Another similarity between two texts is that Lady Macbeth and Sylvia Plath struggle with motherhood.
Lady Macbeth references her motherhood in the first act of the play when she says ‘ I have given suck and know How tender’tis to love the babe that milks me (1.7, 54-55)’ Lady Macbeth creates a tame image here of a mother nursing her child. This is juxtaposed by the following phrase ‘while it was smiling in my face, Have plucked my nipple from its boneless gums And dashed the brains out (1.7, 56-58)’ which creates a violent scene of a mother brutally killing its child.

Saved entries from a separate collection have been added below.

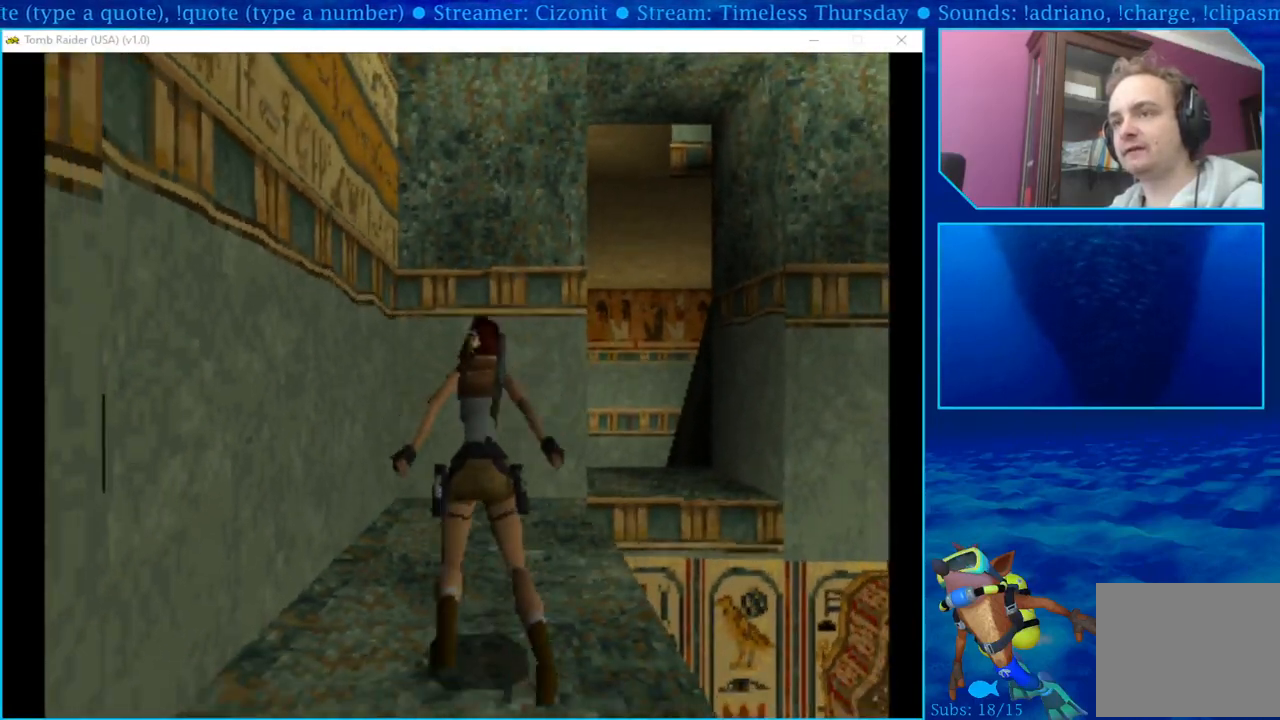
{"buttons": ["DPAD_RIGHT"], "left_stick": "center", "right_stick": "center", "events": [[50, "DPAD_RIGHT", "down"]]}
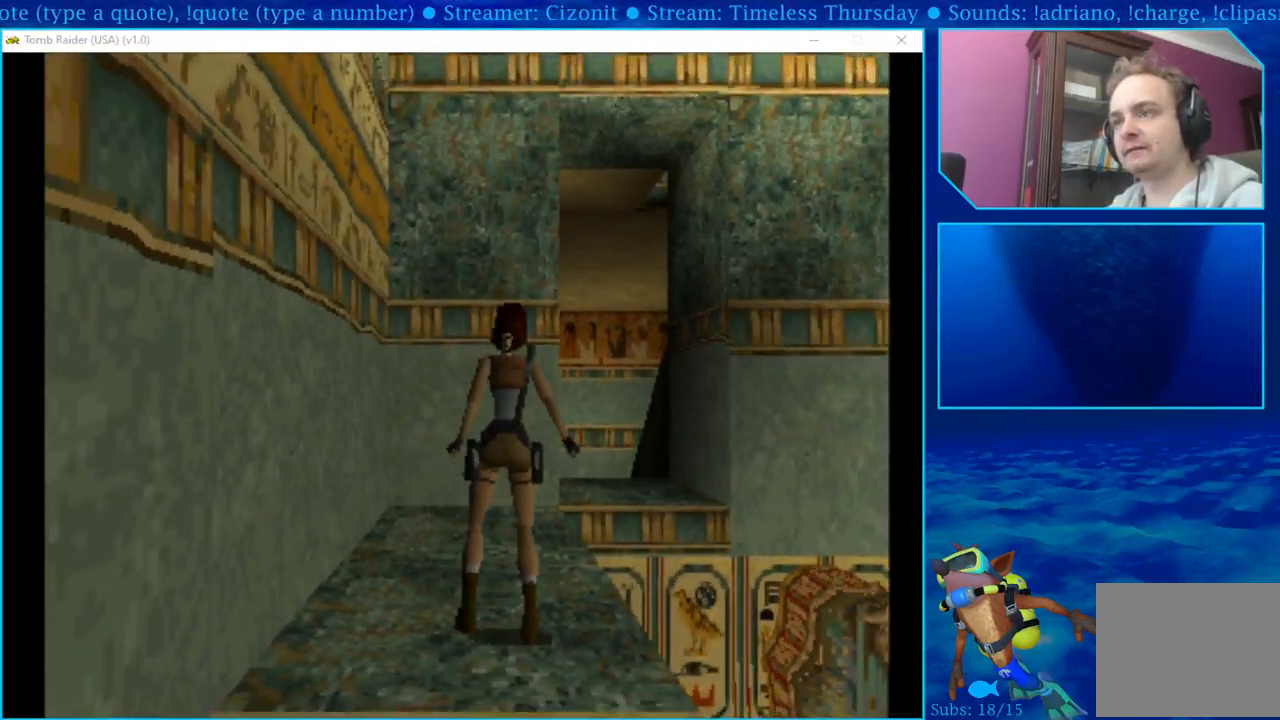
{"buttons": [], "left_stick": "center", "right_stick": "center", "events": [[150, "DPAD_RIGHT", "up"]]}
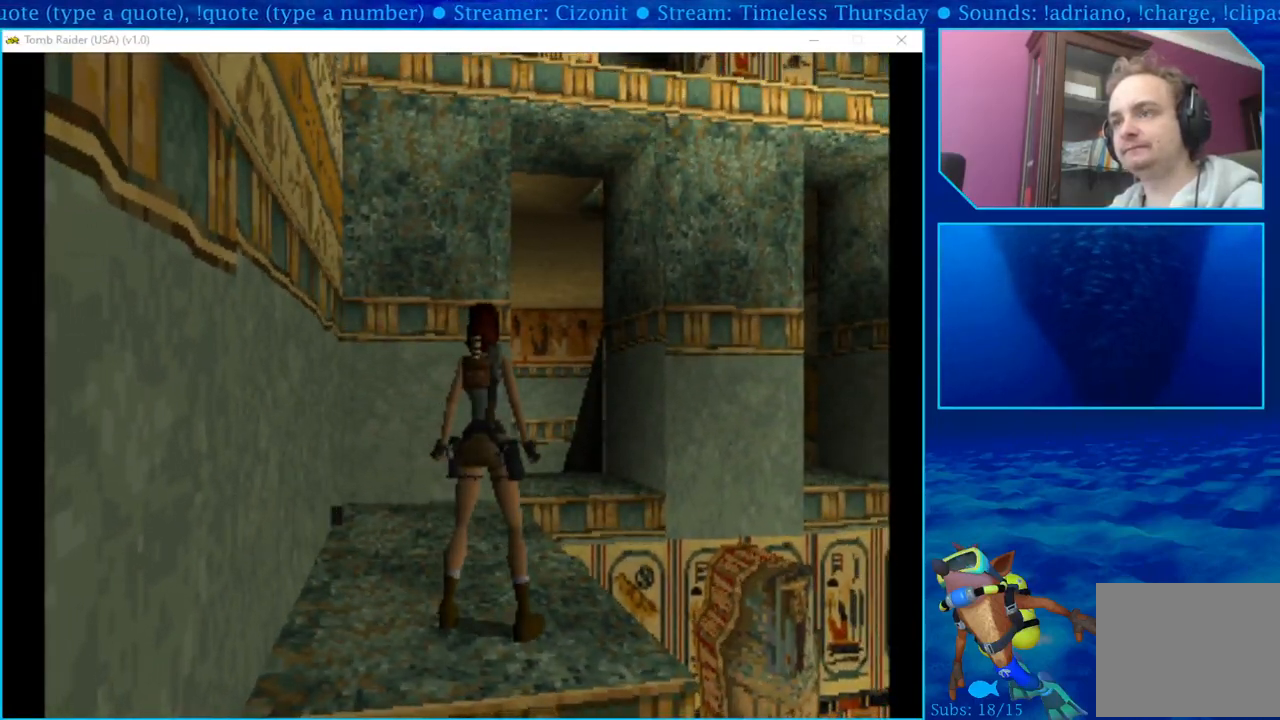
{"buttons": ["SQUARE", "DPAD_UP"], "left_stick": "center", "right_stick": "center", "events": [[200, "DPAD_UP", "down"], [483, "SQUARE", "down"]]}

This comes as a surprise to the reader because there is no talk about a child of Macbeth throughout the rest of the play; this is the only time Macbeth’s offspring is mentioned throughout the whole entire play. Macbeth makes references to the ‘fruitless crown’ and the ‘barren scepter’ in his ‘gripe’ manifests this sense of insecurity. There is a clear semantic pattern in Macbeth’s soliloquy, whereby Shakespeare has used a number of words relating to reproduction. The word choice ‘fruitless’ links to the common phrase ‘fruit of the womb’ to refer to a person’s child. The word also means useless or redundant. It follows, then, that Macbeth sees himself as redundant for being unable to produce an heir and therefore to secure a future line of kings from his offspring. Again, the same can be said for his use of the word ‘barren.’ Interestingly, this term is most common used to talk about women who are unable to
conceive a child. Macbeth through his use of these two words is casting himself into a female gender role, arguably emasculating himself on account of his inability to perform sexually and produce a child. Lady Macbeth having stated that she has nursed her child with her own breasts, must have had a child, as women can only nurse themselves if they have carried a baby. Lady Macbeth must have had a child. A critic namely of Scott McAteer suggest a theory of Lady Macbeth and the loss of a child. He suggests that Lady Macbeth shows signs of post-natal depression; he also suggests that Lady Macbeth shows signs of depression from losing a child that most other women do statistically after losing a child.